§ **Work task**: Search the entries for the word "Rakamaz" and report each line that has it.

----------------

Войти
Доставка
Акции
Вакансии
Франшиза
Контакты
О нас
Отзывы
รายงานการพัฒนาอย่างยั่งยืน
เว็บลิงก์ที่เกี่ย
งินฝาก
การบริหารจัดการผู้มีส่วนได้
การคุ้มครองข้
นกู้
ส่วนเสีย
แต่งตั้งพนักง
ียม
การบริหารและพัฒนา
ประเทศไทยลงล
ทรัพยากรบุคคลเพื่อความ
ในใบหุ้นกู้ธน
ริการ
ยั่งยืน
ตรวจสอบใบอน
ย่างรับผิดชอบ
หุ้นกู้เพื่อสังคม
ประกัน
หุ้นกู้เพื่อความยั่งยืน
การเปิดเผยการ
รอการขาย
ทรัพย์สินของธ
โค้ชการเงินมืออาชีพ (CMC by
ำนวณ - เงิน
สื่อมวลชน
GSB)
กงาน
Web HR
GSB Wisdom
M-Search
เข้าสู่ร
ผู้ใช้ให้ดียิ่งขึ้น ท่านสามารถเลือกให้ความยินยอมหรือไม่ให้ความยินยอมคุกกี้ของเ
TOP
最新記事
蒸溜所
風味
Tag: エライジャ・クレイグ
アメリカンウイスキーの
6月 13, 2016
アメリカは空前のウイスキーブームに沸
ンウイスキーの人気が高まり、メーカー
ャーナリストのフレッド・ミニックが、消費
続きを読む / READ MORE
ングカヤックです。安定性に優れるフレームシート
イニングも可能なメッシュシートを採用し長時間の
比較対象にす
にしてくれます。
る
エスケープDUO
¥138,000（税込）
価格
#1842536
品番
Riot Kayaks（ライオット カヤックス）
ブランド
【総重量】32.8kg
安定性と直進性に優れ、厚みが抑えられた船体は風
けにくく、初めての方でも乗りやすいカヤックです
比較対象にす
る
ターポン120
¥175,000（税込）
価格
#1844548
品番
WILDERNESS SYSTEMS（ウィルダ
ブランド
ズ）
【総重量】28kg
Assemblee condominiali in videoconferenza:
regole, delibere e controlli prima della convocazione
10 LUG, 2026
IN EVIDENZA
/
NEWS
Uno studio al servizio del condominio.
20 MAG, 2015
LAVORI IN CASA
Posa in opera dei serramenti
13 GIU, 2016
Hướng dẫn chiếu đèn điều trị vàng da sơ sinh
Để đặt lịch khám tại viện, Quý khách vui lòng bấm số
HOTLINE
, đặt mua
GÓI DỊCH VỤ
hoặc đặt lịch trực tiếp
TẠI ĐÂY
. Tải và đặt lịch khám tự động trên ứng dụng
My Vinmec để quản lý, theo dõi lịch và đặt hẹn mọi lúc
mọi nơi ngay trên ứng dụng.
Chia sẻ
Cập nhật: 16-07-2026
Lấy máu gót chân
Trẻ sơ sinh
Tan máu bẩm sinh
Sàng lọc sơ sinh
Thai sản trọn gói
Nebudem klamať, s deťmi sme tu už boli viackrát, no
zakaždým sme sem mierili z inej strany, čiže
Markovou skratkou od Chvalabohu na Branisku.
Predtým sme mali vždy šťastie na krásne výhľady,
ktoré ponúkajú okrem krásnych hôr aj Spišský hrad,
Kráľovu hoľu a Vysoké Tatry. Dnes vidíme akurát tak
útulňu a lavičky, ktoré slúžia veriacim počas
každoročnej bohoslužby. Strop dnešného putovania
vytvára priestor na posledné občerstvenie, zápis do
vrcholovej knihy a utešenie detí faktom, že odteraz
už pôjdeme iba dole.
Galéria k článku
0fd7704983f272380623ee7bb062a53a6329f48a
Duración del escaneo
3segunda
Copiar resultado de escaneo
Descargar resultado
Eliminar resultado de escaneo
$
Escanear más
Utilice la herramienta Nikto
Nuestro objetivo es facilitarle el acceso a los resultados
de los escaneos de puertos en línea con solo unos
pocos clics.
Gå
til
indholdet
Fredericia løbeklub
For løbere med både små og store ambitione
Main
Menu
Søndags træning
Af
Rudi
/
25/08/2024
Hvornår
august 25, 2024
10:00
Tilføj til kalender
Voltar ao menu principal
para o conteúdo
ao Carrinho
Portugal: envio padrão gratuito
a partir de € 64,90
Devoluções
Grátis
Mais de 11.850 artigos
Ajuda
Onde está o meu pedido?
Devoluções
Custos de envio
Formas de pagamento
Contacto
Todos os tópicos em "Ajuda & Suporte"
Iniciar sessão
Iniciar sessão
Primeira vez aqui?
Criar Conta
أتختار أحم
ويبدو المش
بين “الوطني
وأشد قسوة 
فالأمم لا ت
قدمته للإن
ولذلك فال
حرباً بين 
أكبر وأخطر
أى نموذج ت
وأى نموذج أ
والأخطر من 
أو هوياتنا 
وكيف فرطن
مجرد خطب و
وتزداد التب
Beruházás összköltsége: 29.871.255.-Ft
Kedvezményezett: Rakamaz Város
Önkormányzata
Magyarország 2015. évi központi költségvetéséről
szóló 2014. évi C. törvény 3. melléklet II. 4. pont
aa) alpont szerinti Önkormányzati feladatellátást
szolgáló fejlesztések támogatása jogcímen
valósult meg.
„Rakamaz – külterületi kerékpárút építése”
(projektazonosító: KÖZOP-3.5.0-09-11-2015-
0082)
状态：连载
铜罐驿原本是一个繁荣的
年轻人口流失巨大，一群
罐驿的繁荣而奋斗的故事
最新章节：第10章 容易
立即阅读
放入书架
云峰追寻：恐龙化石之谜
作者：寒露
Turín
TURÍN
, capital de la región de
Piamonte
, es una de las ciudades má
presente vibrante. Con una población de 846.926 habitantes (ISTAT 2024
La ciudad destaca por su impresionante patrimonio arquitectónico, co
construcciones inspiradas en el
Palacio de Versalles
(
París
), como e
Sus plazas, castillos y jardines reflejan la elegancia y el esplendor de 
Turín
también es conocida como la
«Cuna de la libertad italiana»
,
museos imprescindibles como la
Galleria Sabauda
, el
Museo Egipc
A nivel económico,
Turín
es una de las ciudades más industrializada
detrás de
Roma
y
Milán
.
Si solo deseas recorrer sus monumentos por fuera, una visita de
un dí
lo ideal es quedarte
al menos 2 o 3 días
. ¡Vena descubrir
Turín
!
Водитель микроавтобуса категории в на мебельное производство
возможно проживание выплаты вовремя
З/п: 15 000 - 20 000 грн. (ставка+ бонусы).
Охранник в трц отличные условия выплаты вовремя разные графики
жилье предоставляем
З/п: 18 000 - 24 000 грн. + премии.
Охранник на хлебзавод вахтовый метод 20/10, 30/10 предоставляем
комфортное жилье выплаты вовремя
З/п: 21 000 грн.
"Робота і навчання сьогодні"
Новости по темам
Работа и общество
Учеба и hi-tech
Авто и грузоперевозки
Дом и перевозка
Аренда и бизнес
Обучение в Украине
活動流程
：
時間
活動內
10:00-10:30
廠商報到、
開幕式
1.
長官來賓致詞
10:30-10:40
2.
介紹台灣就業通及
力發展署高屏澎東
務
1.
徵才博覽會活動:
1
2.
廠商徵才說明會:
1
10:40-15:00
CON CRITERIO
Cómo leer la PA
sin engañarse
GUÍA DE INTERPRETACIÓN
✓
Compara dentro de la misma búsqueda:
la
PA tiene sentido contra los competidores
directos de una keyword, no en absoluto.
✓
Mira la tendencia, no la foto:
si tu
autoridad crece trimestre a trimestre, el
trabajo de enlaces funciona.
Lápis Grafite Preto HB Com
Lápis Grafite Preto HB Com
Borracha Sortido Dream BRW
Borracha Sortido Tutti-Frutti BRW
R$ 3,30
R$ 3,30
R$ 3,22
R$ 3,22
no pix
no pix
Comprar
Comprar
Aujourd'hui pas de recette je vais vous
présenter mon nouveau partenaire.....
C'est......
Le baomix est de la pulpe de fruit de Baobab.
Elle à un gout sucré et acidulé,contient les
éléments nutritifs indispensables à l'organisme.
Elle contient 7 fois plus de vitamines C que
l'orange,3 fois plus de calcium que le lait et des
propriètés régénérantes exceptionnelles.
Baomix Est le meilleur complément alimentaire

----------------

§ **Response area**:
Kedvezményezett: Rakamaz Város
„Rakamaz – külterületi kerékpárút építése”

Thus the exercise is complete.